Figura 2 - Composição do PL por administrador
Além da redução do número de FIDC sob sua administração, a BEM DTVM, administrador que detém a maior participação atual pelo critério de montante de PL sob administração, também sofreu forte diminuição deste segundo indicador, o equivalente a uma variação negativa de 17,6%. As cifras de montante sob administração deste participante saíram de R$ 14,40 bilhões ao fim de 2012 para os R$ 11,80 bilhões registrados em setembro último. Outro participante que apresentou queda relevante de PL sob sua administração, a maior em termos percentuais entre os administradores, foi a Votorantim Asset, tendo este montante se reduzido de R$ 5,90 bilhões ao fim de 2012 para os atuais R$ 3,40 bilhões ao fim de setembro de 2014, ou uma variação negativa de 43,2%. Este movimento ocorreu concomitantemente à redução de quatro FIDC sob sua administração, apontada acima.
Mesmo não tendo aumentado de forma considerável o número de fundos sob sua administração, a Oliveira Trust apresentou o maior percentual de aumento pelo critério de montante de PL. O participante saiu de R$ 4,70 bilhões administrados ao fim de 2012 para R$ 6,55 bilhões ao final de setembro deste ano, um aumento da ordem de 38,2%.
Com relação aos dois participantes que mais ganharam mandatos de FIDC no período, também foram alcançados expressivos aumentos de montante de PL administrado.
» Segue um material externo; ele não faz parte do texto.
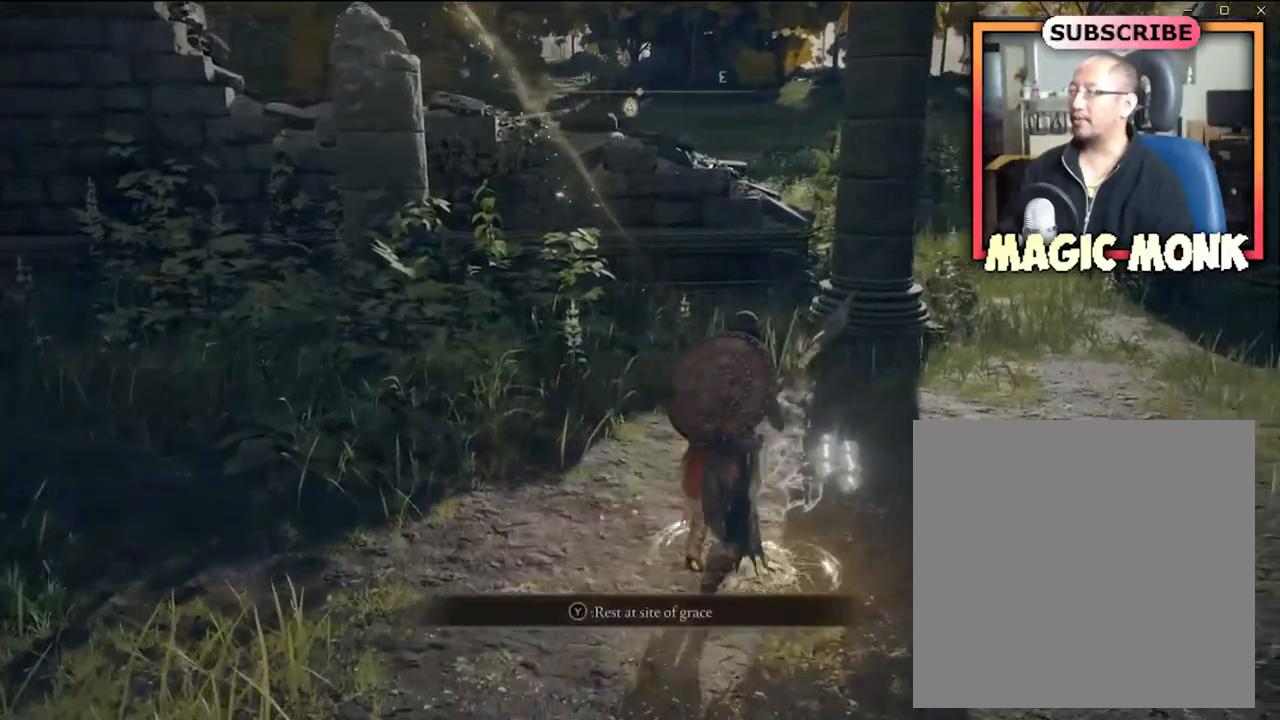
{"buttons": [], "left_stick": "up-right", "right_stick": "center", "events": [[66, "left_stick", "up"], [300, "left_stick", "up-right"]]}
O Petra somou R$ 3,67 bilhões ao fim de setembro último, variação positiva de 41,1% em relação aos R$ 2,60 bilhões de fins de 2012. Já a SOCOPA alcançou a marca de R$ 3,31 bilhões ao final mês de setembro deste ano, um aumento de 106,9% quando comparado com a cifra consolidada sob administração há vinte meses, de R$ 1,59 bilhão.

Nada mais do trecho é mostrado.